Comparing L.A. Rail With San Francisco Bay Area Rail — Apples & Oranges?

Rong-Gong Lin II at the Los Angeles Times tries to make the case that the Bay Area’s rail system is in decline while L.A.’s rail transit is ascending:

BART’s 44-year-old electric rail system is so decrepit that bay water is seeping into tunnels, ancient power systems surge so much they disable train cars, and even the steel rail itself has cracked and split off during the height of the morning rush hour.

Meanwhile, Los Angeles is in the midst of a major rail system expansion, building so rapidly that Metro’s 105 miles of rail is nearly equivalent to BART’s 107 miles. If two-thirds of voters approve Measure M — which would raise the sales tax by an additional half a penny for every dollar spent — Los Angeles County would see a dramatic expansion of rail over the next 40 years.

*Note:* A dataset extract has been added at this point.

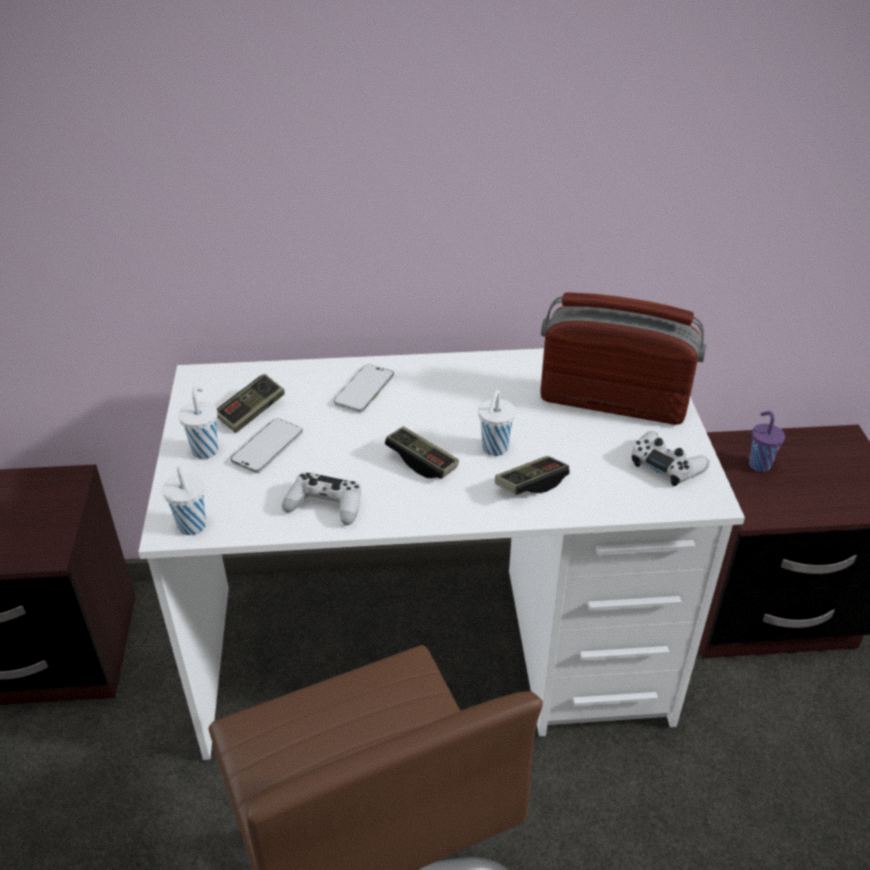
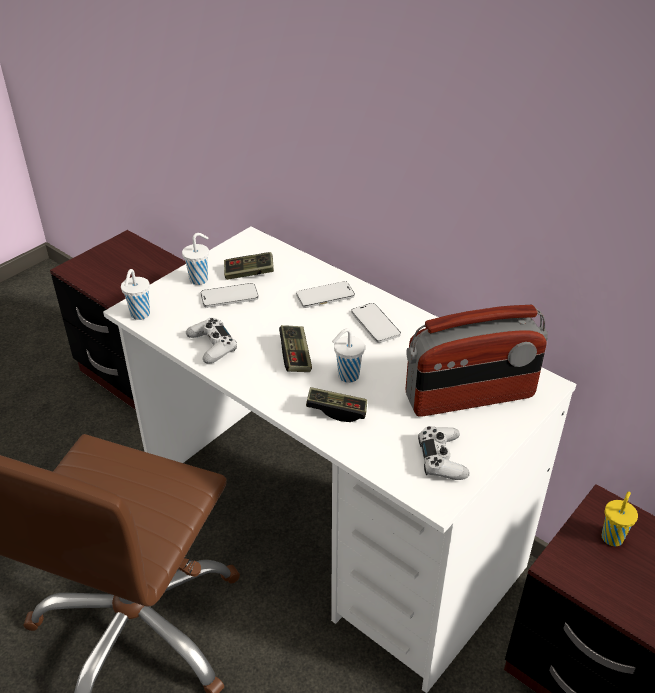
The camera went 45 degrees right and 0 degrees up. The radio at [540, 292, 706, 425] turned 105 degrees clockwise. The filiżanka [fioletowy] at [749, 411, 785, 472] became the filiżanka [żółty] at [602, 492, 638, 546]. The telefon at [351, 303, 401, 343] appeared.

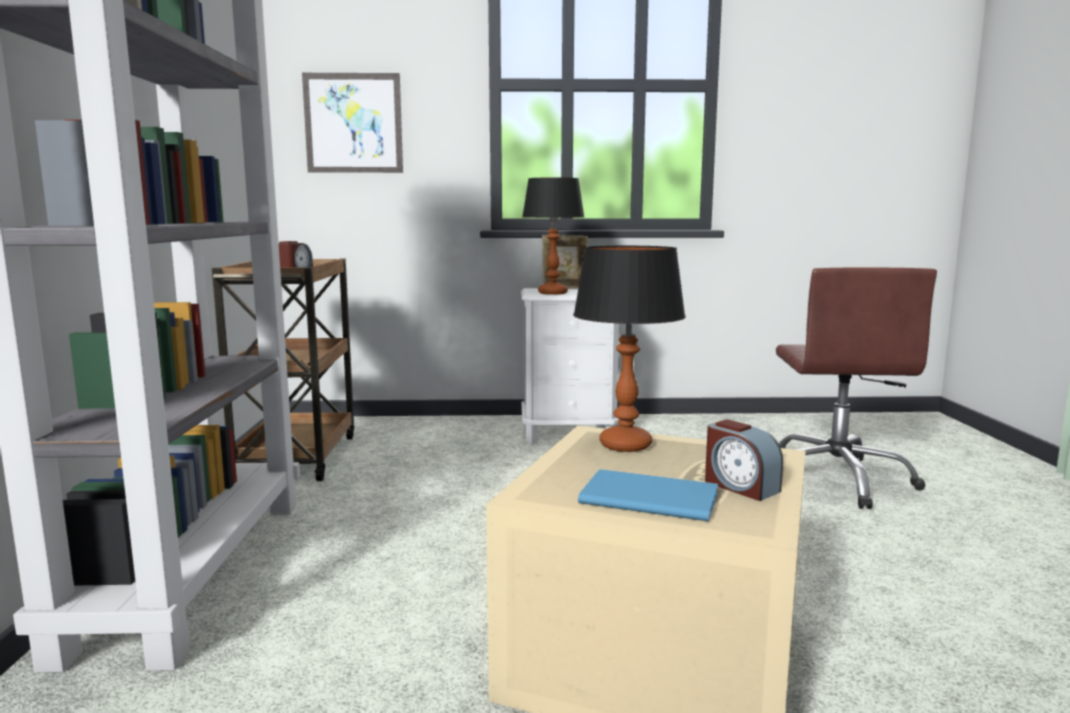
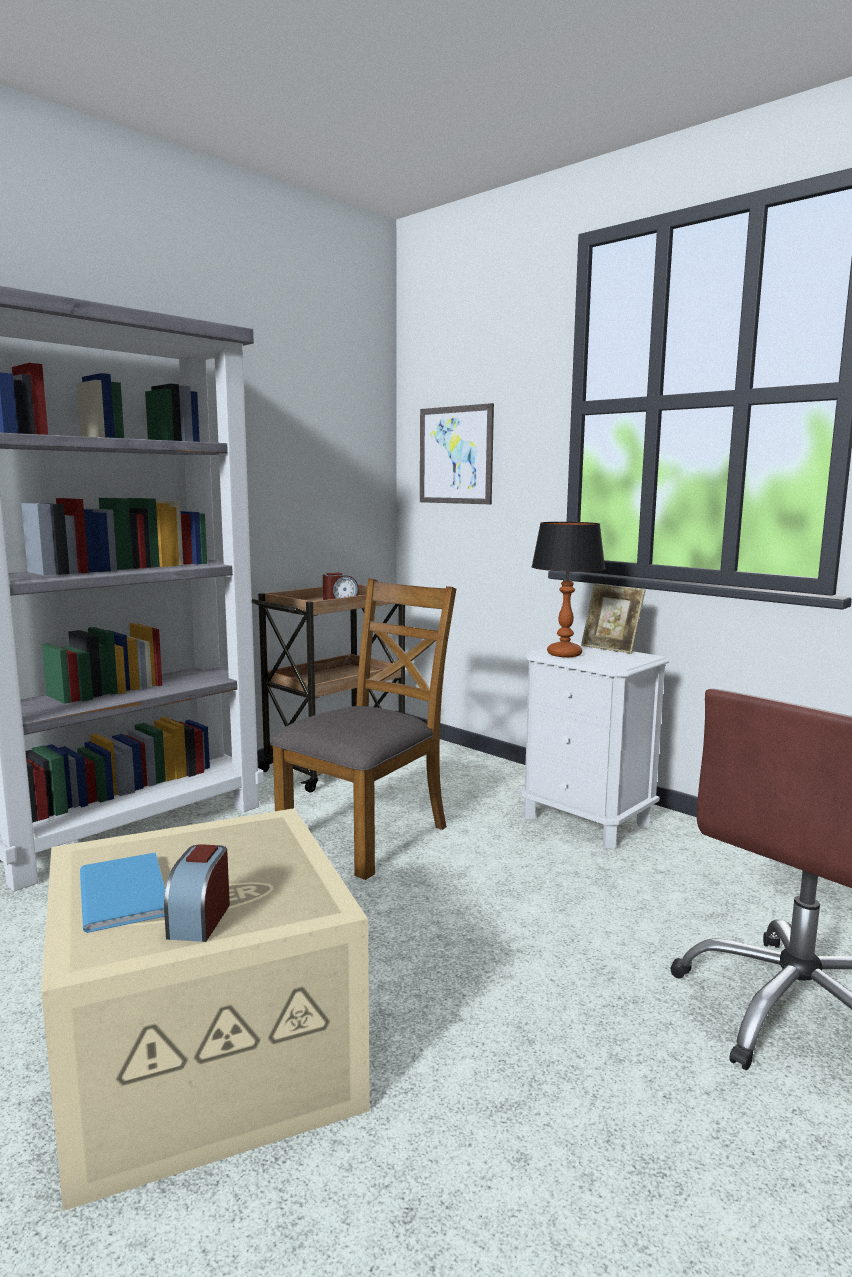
The camera went 45 degrees right and 0 degrees up. The lampa stołowa at [573, 246, 686, 452] disappeared. The krzesło [brązowy] at [271, 578, 456, 880] appeared.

At a basic level, it’s hard to argue with the premise of the story: the Bay Area’s rail system is much older than L.A.’s, so the emphasis now is on repair. And yes, L.A. has been on a rail building boom since the passage of 2008’s Measure R.

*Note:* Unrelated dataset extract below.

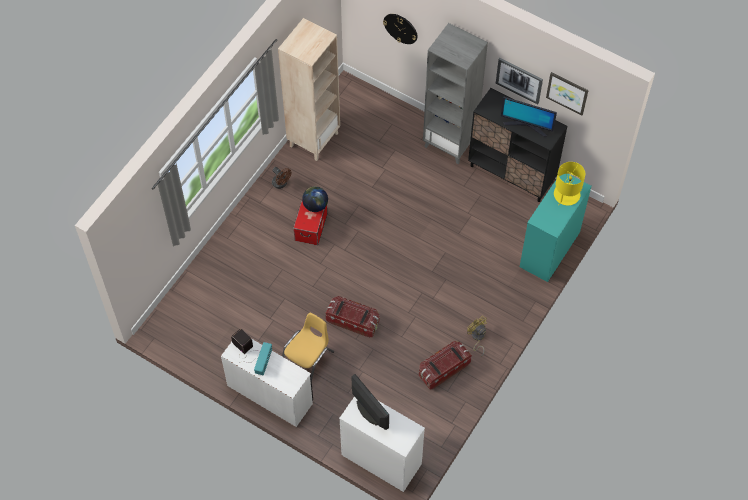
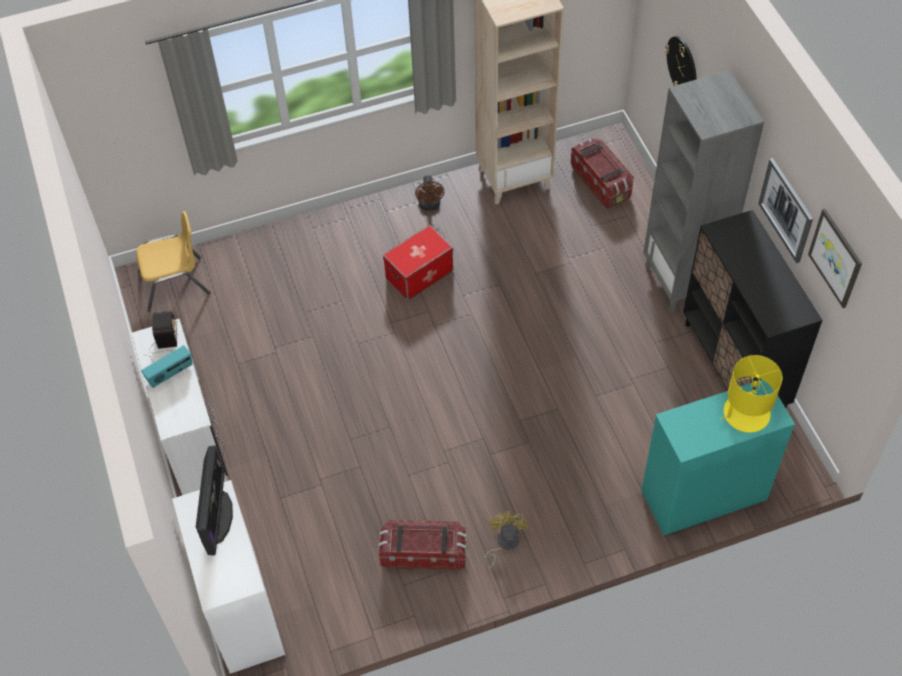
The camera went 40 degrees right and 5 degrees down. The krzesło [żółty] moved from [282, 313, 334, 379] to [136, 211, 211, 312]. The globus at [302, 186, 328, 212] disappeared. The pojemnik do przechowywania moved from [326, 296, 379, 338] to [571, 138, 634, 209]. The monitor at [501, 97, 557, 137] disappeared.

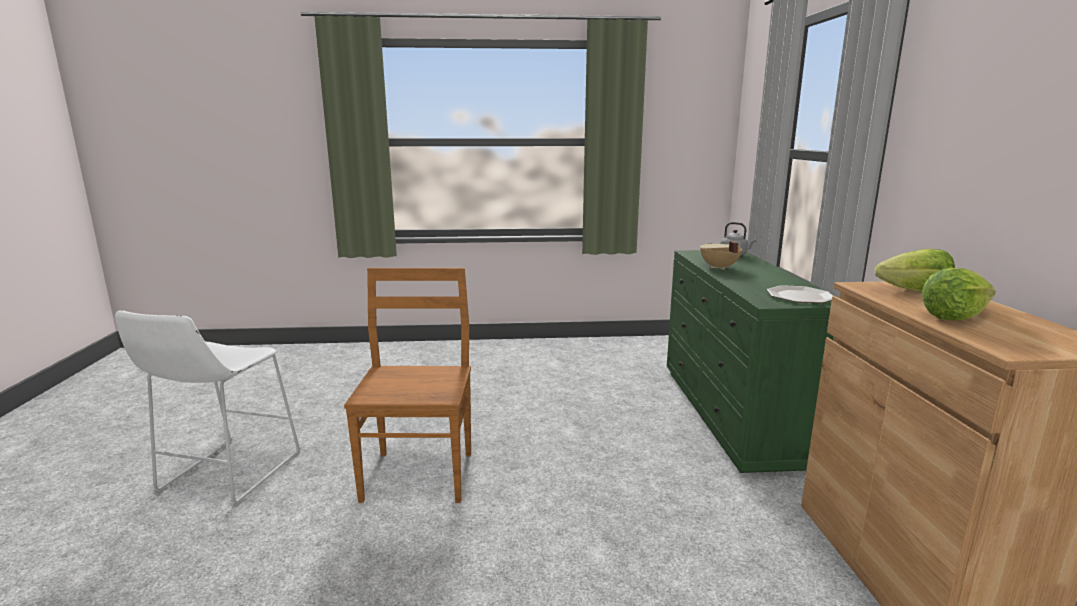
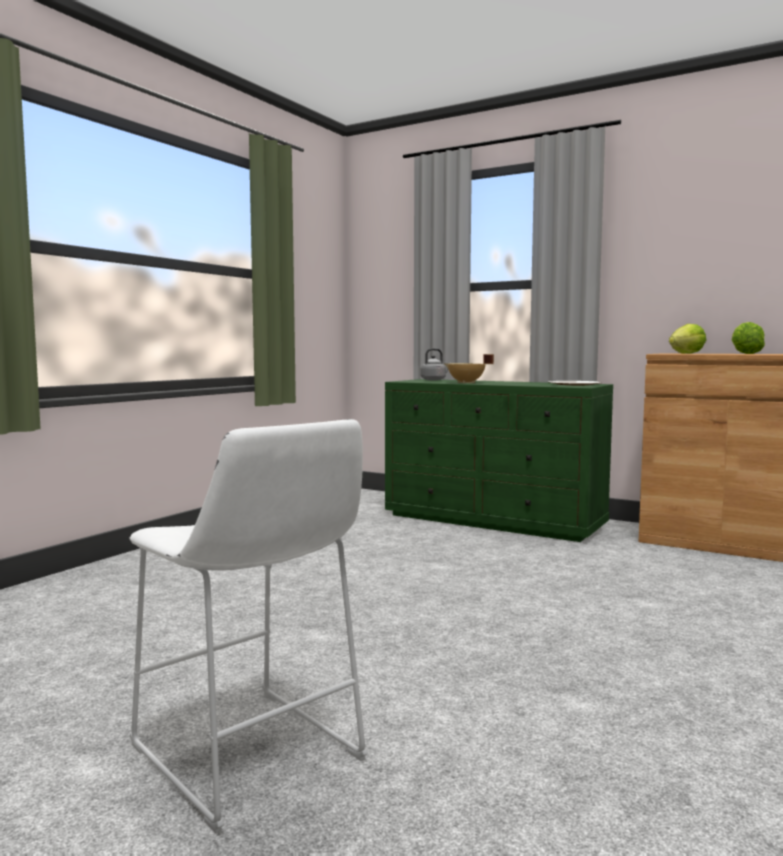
The camera went 55 degrees left and 10 degrees down. The krzesło [brązowy] at [344, 268, 471, 503] disappeared.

But it’s otherwise hard to really compare these two regions. For example, it’s misleading to compare Metro’s 105 miles with BART’s 107 miles. The technologies are very different.  Most  of Metro Rail is an at-grade, street-level light rail line more like Muni streetcars in San Francisco. Only the Red/Purple Lines in L.A. are truly BART-like, and they can only accommodate six-car trains, not the ten-car trains with BART, which will limit ridership greatly.

And the current ridership stories are very different, too, with BART surging and LA flat-lining (as the article points out). The reason?  San Francisco has had a lot of job growth in downtown in particular, whereas L.A.’s job growth is disbursed and therefore not always accessible to rail stations.

Finally, the idea discussed in the article that L.A. has an advantage as a single-county transit agency, versus the nine-county Bay Area, strikes me as strange. As I discuss in Railtown, my book on the history of Metro Rail, Los Angeles was hurt by having only one county cover the whole metropolis.  The size and disbursed nature of the region made achieving an electoral consensus on where to site new rail lines almost impossible. In fact, the single-county system of L.A. is probably the biggest reason why the region is a generation behind San Francisco on rail.

But that criticism aside, I think it’s appropriate for L.A. to get excited about the recent progress on rail. But we’ll see what happens with this election: if BART gets its bond passed to fix its system and Measure M fails in Los Angeles, the premise of this story could soon start to fall apart.